* EXERCISE
Pull out every line of the records below that contains the string "Goiás", and copy each one in full.

* STORED ROWS
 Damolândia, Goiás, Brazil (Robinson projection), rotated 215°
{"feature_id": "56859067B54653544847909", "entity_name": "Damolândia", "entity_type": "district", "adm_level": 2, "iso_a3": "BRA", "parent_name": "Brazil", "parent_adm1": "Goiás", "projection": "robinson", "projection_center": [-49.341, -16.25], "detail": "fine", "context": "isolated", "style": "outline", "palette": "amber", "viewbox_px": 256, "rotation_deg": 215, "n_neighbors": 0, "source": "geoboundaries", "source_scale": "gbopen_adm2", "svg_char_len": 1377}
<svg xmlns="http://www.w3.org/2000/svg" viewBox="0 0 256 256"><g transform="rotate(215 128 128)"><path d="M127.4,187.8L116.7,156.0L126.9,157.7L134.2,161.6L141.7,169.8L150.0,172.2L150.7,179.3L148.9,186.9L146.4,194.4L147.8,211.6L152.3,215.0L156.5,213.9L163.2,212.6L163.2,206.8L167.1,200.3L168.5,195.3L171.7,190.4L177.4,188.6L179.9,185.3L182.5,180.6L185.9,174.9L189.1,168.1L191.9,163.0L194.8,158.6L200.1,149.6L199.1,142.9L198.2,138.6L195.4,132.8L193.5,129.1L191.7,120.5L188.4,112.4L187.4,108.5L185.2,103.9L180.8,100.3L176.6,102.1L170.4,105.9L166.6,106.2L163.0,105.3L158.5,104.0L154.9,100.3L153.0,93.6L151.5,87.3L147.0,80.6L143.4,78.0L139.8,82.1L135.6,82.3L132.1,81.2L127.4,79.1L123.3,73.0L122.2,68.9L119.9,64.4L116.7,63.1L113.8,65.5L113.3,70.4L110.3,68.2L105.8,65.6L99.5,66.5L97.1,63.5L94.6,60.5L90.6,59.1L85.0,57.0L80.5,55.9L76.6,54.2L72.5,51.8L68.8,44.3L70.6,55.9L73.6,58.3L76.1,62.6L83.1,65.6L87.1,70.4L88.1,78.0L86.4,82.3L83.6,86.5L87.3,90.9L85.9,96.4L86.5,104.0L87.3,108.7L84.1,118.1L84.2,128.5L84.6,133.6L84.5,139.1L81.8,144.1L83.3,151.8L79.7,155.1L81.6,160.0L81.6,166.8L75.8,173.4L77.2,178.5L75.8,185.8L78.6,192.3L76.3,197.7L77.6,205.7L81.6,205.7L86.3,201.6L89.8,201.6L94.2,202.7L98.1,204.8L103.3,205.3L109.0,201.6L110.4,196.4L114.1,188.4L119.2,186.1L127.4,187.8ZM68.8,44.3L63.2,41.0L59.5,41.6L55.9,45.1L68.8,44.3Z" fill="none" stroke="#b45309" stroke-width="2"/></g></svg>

...

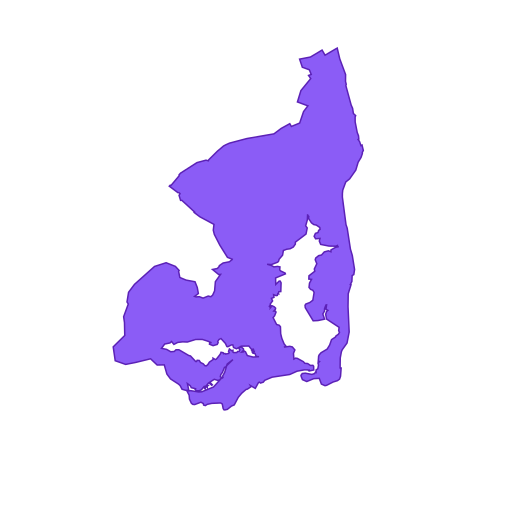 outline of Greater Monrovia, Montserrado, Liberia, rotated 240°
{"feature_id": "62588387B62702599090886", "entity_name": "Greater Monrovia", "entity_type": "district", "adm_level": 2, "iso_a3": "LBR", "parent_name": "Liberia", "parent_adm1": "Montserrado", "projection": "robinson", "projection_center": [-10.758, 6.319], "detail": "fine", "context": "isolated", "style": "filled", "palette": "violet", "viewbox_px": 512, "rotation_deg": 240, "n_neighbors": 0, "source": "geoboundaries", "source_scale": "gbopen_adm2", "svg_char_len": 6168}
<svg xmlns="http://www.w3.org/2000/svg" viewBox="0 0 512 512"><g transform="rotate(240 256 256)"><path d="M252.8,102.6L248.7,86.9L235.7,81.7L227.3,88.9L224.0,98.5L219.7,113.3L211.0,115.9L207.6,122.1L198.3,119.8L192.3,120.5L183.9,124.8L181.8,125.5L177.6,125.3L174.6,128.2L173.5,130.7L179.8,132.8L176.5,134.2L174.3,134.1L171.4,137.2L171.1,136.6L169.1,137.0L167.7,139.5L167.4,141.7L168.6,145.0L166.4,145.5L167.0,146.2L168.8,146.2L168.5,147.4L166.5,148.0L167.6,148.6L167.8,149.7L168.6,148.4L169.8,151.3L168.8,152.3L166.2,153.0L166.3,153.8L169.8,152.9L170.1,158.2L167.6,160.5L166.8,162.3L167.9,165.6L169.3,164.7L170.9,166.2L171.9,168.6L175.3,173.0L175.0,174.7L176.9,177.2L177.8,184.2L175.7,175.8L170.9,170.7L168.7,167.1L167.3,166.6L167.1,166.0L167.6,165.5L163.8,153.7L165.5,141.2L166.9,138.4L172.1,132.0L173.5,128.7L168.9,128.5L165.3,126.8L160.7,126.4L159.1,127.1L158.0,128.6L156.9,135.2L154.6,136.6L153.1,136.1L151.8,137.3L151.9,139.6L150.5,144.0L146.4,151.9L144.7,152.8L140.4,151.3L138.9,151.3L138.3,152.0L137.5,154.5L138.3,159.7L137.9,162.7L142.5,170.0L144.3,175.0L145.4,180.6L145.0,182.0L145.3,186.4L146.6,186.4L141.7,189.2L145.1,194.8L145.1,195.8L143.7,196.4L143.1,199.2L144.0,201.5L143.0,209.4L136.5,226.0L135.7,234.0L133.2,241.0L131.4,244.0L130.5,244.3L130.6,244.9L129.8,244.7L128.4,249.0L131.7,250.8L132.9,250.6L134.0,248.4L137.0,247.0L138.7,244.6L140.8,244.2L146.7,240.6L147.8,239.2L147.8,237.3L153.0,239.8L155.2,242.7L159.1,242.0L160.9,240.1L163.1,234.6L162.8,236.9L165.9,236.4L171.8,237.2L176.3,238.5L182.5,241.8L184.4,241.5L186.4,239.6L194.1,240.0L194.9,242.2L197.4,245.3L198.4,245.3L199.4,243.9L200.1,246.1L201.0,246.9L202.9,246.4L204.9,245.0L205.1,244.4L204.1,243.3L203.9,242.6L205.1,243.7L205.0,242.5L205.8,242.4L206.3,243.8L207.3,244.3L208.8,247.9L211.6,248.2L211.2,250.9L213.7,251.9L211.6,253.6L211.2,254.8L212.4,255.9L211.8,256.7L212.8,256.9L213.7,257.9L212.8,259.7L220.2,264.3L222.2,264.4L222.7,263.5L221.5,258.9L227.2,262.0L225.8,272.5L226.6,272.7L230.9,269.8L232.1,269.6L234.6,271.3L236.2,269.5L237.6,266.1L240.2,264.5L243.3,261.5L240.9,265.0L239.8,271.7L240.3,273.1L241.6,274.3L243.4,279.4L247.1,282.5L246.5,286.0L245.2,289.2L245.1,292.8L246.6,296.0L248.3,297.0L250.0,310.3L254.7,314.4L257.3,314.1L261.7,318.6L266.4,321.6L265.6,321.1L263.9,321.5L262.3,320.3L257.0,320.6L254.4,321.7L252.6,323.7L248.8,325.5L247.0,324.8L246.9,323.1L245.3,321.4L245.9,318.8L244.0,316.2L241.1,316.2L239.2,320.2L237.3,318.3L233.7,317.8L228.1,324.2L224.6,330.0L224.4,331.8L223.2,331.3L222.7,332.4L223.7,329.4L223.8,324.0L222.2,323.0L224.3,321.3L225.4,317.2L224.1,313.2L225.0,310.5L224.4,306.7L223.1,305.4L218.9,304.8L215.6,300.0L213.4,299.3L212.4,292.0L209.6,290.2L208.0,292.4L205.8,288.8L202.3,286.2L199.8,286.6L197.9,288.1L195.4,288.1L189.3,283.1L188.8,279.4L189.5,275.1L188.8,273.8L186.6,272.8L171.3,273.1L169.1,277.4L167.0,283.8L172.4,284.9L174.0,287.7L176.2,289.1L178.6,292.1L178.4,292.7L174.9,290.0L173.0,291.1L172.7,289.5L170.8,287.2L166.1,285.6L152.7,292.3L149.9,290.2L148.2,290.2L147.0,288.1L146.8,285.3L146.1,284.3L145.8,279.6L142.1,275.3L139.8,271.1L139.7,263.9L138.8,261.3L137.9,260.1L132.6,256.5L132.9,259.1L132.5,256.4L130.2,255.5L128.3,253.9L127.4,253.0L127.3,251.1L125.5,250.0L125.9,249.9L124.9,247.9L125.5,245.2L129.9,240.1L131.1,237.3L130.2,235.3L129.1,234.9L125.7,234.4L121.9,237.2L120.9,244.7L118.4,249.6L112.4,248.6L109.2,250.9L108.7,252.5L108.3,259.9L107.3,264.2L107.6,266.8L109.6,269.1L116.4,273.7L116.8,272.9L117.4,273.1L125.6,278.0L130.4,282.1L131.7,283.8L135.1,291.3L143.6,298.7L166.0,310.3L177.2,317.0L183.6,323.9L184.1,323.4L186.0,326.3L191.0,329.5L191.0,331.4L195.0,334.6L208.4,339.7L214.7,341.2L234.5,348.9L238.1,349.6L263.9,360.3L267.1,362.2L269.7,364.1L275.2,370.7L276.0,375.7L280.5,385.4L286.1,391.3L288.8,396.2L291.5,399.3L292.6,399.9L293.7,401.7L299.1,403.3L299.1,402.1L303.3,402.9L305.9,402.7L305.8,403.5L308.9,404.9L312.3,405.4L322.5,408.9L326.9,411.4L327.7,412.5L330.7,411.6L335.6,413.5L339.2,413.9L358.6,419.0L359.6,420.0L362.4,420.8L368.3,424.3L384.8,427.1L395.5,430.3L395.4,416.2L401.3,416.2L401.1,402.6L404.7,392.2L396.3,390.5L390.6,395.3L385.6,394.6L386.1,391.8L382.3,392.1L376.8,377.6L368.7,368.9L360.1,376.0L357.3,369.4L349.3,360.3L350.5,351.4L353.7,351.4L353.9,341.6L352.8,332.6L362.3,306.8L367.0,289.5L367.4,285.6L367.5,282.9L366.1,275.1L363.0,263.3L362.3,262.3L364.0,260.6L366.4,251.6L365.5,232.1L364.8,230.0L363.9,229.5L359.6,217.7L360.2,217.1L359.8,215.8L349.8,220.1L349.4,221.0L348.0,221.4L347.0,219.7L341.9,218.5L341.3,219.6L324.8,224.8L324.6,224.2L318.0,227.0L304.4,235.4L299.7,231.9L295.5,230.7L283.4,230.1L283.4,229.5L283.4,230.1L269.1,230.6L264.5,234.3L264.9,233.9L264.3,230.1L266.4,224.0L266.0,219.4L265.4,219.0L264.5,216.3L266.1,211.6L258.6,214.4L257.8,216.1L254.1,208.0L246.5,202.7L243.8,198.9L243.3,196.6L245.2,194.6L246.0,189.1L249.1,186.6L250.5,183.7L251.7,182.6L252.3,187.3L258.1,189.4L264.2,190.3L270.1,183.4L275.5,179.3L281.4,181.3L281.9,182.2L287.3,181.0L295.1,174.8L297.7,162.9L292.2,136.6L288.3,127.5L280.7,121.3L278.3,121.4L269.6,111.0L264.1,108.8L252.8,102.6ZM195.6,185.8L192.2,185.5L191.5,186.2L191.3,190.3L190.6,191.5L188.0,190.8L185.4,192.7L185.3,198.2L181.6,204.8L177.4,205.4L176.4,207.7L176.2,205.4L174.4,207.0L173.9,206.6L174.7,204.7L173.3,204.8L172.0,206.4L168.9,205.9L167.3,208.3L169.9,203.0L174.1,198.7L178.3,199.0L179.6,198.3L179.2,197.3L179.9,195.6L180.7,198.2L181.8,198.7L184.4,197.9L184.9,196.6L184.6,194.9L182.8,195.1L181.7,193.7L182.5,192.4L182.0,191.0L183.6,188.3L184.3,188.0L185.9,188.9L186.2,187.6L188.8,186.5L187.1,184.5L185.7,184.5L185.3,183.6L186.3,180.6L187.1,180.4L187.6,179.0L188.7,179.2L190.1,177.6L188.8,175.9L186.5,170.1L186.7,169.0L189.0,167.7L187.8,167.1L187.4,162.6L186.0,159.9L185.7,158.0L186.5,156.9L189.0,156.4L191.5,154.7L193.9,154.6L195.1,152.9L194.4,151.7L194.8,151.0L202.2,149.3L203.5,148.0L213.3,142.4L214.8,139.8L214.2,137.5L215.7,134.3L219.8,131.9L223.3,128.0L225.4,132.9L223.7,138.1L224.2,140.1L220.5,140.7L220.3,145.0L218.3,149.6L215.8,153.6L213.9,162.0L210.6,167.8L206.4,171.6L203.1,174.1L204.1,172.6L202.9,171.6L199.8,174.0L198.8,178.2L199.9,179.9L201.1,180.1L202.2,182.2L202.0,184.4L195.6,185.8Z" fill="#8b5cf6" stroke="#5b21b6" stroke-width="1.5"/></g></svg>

* EXPECTED ANSWER
 Damolândia, Goiás, Brazil (Robinson projection), rotated 215°
{"feature_id": "56859067B54653544847909", "entity_name": "Damolândia", "entity_type": "district", "adm_level": 2, "iso_a3": "BRA", "parent_name": "Brazil", "parent_adm1": "Goiás", "projection": "robinson", "projection_center": [-49.341, -16.25], "detail": "fine", "context": "isolated", "style": "outline", "palette": "amber", "viewbox_px": 256, "rotation_deg": 215, "n_neighbors": 0, "source": "geoboundaries", "source_scale": "gbopen_adm2", "svg_char_len": 1377}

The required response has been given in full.